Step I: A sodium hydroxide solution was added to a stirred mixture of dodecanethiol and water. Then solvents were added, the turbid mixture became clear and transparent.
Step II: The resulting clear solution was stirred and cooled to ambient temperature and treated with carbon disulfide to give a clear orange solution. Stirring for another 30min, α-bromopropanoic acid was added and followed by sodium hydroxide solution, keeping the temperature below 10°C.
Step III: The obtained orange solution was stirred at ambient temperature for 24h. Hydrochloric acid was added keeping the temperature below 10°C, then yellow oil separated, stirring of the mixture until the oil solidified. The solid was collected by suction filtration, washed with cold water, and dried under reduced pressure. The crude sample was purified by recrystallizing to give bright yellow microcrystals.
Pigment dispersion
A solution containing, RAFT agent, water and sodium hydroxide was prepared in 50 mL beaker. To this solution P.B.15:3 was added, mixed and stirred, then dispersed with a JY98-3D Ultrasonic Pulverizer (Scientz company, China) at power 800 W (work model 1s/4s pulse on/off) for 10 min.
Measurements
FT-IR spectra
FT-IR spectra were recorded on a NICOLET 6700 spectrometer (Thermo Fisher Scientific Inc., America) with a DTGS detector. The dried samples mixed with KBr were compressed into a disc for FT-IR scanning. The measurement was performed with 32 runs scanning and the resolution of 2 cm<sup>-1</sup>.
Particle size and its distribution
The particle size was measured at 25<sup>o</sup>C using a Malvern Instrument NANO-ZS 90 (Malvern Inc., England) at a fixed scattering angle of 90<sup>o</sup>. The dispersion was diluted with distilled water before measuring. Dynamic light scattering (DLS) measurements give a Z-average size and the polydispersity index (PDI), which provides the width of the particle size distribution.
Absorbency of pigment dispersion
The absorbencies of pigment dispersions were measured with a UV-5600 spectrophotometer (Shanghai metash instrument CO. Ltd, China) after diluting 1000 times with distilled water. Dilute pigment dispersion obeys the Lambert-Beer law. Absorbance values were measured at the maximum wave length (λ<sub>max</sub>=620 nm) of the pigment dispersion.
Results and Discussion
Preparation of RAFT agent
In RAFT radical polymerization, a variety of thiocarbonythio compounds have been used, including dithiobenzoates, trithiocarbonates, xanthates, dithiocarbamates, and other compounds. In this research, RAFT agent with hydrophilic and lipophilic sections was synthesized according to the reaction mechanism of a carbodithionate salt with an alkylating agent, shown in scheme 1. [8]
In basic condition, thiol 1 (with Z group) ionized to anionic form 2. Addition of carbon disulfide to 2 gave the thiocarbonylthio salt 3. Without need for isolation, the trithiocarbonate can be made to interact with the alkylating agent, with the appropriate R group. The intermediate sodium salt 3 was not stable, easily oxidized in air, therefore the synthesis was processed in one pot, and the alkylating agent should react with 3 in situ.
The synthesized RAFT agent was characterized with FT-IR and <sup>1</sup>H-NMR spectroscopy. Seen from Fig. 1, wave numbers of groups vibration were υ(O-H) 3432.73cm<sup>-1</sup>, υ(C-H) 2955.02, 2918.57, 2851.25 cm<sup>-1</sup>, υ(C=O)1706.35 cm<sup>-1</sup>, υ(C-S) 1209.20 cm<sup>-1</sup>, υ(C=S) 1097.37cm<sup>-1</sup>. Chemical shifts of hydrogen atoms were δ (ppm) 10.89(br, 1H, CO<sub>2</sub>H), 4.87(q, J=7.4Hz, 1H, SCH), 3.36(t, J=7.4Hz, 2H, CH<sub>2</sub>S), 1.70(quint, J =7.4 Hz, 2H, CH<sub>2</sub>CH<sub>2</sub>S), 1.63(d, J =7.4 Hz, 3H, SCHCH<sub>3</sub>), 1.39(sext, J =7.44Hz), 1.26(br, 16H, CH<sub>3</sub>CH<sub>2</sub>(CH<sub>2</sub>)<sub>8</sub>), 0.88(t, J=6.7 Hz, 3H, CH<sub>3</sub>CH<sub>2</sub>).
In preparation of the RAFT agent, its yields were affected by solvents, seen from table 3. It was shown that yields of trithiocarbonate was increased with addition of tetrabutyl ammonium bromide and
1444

* * *

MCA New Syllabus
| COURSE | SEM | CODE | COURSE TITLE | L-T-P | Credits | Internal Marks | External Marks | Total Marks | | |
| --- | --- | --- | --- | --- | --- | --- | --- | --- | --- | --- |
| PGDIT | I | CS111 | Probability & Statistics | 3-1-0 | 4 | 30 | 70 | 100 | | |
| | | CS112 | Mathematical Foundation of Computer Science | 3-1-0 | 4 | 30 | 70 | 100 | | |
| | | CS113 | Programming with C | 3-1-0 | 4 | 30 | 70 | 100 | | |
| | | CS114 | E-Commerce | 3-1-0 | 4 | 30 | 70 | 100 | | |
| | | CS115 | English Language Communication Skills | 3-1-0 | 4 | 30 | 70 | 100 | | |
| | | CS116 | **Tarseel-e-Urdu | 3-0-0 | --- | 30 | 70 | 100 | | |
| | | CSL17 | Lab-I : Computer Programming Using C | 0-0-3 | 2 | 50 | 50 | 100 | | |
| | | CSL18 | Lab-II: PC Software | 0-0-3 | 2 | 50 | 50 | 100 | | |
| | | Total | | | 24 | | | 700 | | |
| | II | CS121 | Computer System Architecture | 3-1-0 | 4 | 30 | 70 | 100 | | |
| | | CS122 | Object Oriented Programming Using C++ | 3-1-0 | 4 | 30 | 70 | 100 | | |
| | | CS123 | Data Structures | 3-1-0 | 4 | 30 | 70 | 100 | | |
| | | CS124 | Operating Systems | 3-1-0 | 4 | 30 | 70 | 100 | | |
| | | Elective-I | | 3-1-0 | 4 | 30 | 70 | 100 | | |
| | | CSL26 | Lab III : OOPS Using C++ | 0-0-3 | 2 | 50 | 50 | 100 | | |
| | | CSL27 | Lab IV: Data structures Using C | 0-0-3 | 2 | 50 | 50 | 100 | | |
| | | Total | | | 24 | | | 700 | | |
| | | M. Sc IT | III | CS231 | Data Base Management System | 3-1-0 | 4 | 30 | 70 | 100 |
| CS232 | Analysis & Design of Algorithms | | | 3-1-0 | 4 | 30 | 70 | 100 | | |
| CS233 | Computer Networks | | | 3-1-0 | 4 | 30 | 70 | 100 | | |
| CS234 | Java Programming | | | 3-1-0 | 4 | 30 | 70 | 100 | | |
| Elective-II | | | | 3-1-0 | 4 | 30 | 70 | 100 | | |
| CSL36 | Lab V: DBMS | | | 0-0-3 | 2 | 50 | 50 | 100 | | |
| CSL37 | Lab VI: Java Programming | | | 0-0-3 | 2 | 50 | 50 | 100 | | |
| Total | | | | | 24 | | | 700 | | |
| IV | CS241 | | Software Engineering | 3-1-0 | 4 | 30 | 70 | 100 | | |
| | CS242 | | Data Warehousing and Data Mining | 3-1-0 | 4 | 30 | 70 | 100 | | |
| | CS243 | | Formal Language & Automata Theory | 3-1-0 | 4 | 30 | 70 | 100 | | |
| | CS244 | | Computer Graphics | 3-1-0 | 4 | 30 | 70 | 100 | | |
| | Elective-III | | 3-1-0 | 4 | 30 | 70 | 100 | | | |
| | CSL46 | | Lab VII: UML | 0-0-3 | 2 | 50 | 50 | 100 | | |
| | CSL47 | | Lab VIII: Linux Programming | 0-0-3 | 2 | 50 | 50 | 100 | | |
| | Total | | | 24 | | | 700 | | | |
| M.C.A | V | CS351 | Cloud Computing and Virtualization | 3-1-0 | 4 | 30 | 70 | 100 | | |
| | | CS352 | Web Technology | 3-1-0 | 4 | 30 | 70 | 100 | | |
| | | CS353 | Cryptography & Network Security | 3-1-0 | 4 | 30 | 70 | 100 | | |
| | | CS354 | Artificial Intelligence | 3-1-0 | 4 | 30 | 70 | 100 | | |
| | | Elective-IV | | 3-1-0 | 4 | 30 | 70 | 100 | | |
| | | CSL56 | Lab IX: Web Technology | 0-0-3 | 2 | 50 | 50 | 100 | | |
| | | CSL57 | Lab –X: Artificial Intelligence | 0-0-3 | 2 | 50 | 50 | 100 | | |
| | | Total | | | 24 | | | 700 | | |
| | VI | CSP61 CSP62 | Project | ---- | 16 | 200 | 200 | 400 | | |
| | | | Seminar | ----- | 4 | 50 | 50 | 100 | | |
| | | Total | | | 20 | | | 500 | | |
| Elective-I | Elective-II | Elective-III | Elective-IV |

--

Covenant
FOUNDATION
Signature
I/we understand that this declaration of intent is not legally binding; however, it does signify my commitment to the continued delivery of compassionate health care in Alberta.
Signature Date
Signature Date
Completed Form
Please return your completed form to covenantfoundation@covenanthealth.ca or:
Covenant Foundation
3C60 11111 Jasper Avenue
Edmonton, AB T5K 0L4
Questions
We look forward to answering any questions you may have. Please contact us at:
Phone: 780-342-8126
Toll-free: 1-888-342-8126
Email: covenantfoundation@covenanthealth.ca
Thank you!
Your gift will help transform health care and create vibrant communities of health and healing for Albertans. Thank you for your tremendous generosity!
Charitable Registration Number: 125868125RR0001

YOUR TASK:
Wherever the string "Data" appears in the records, copy the whole line.

ANSWER SPACE:
| | | CS123 | Data Structures | 3-1-0 | 4 | 30 | 70 | 100 | | |
| | | CSL27 | Lab IV: Data structures Using C | 0-0-3 | 2 | 50 | 50 | 100 | | |
| | | M. Sc IT | III | CS231 | Data Base Management System | 3-1-0 | 4 | 30 | 70 | 100 |
| | CS242 | | Data Warehousing and Data Mining | 3-1-0 | 4 | 30 | 70 | 100 | | |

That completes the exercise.